L’equitazione occidentale è un universo vasto, ma esiste una nicchia che brilla per eleganza, pazienza e un rispetto quasi sacro per l’animale: la Monta Californiana. Sebbene oggi il mondo delle competizioni veloci tenda a dominare la scena, questa tradizione secolare sopravvive grazie a luoghi che ne preservano l’anima, proprio come facciamo al CH Ranch di Gualdo Tadino, nella frazione di Boschetto.
Le Origini: Il Lascito dei Vaqueros
La monta californiana non nasce in un ufficio di marketing moderno, ma tra le immense distese della California del XVIII e XIX secolo. I suoi padri fondatori furono i Vaqueros, esperti mandriani di origine ispanico-messicana.

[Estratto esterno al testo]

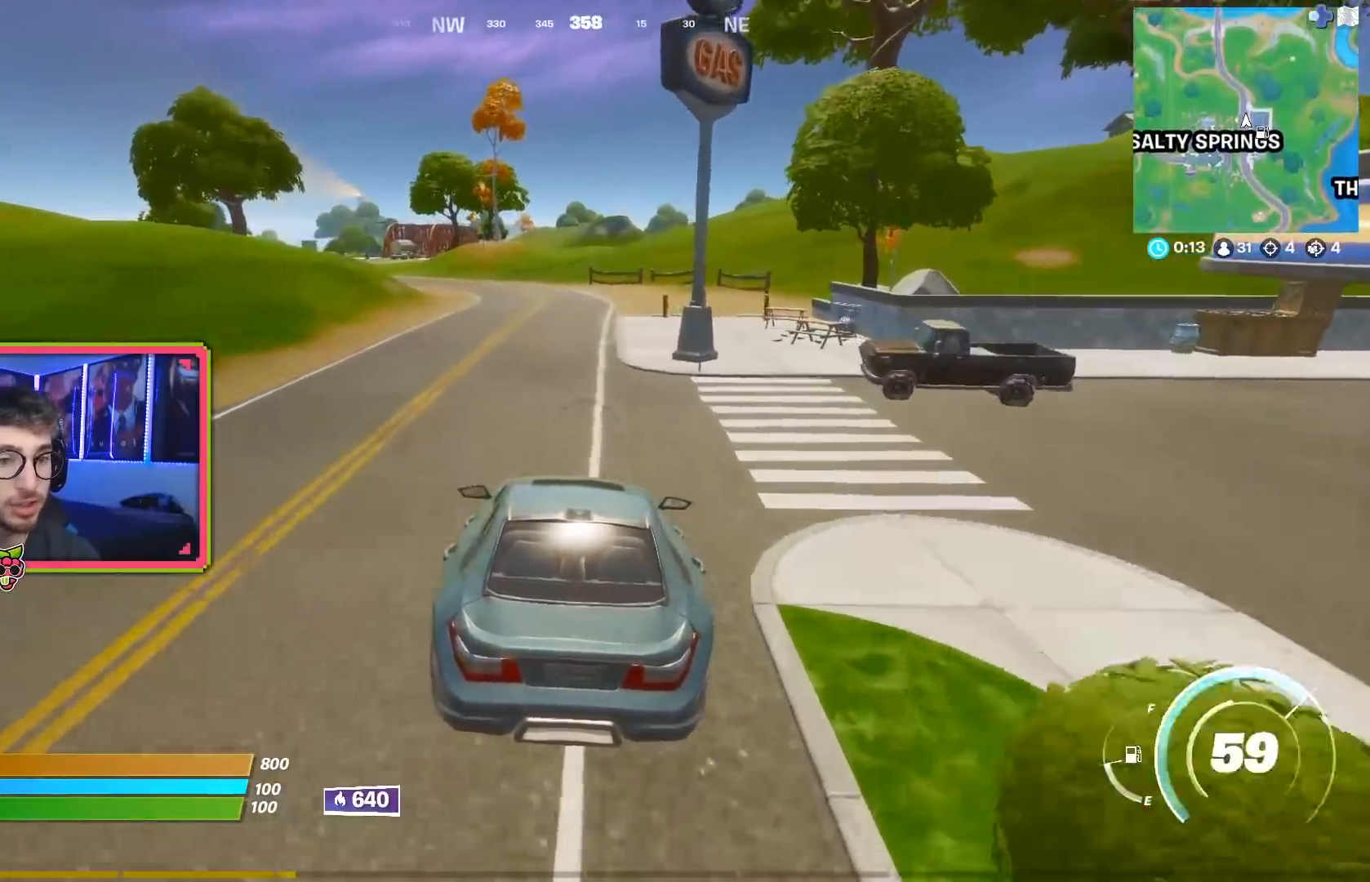
{"buttons": [], "left_stick": "up", "right_stick": "center", "events": []}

A differenza dei cowboy del Texas, che avevano bisogno di addestramenti rapidi per gestire il bestiame in modo spesso sbrigativo, i Vaqueros consideravano l’addestramento del cavallo un’opera d’arte che richiedeva anni. Il loro obiettivo era creare il cosiddetto “Finished Horse”, un cavallo capace di rispondere a impercettibili spostamenti del peso o a un leggero tocco delle redini sul collo.
Una Filosofia di Rispetto Totale
Il cuore pulsante della monta californiana è la gradualità. È probabilmente lo stile che più rispetta i tempi biologici e psicologici del cavallo. Il percorso classico segue una progressione precisa che evita ogni forzatura:
Il Hackamore (Bosal): Si inizia senza imboccatura in bocca, lavorando sulla pressione sul naso per preservare la sensibilità della bocca.
Two-Rein: Una fase di transizione delicatissima dove il cavallo indossa sia il bosal che il morso (spade bit), imparando a distinguere i segnali.
Il Morso (Spade Bit): Il traguardo finale, dove il cavallo comunica con il cavaliere attraverso un “dialogo di seta”.
Questo approccio garantisce che l’animale non subisca mai stress fisico o mentale, trasformando il lavoro in una collaborazione volontaria e mai in una sottomissione forzata.
Perché è così poco diffusa?
Nonostante la sua bellezza, la monta californiana è oggi una “rarità”. Il motivo è semplice: il tempo. In un 2026 dominato dalla velocità, pochi sono disposti ad aspettare i 5 o 7 anni necessari per formare un vero cavallo californiano. Richiede una disciplina ferrea da parte del cavaliere e una sensibilità che non si impara in un weekend di corso. È un’equitazione d’élite, non per censo, ma per dedizione.
La Tradizione vive al CH Ranch di Boschetto
Presso il nostro CH Ranch a Boschetto, sentiamo la responsabilità di mantenere viva questa cultura. In un panorama equestre che spesso cerca scorciatoie, noi scegliamo la via dei Vaqueros. Crediamo che il cavallo non sia un attrezzo sportivo, ma un compagno che merita il tempo necessario per capire, maturare e brillare.
Vedere un cavallo del CH Ranch muoversi con la leggerezza tipica di questa monta è un’esperienza che riconcilia con la natura. È il trionfo della pazienza sulla forza.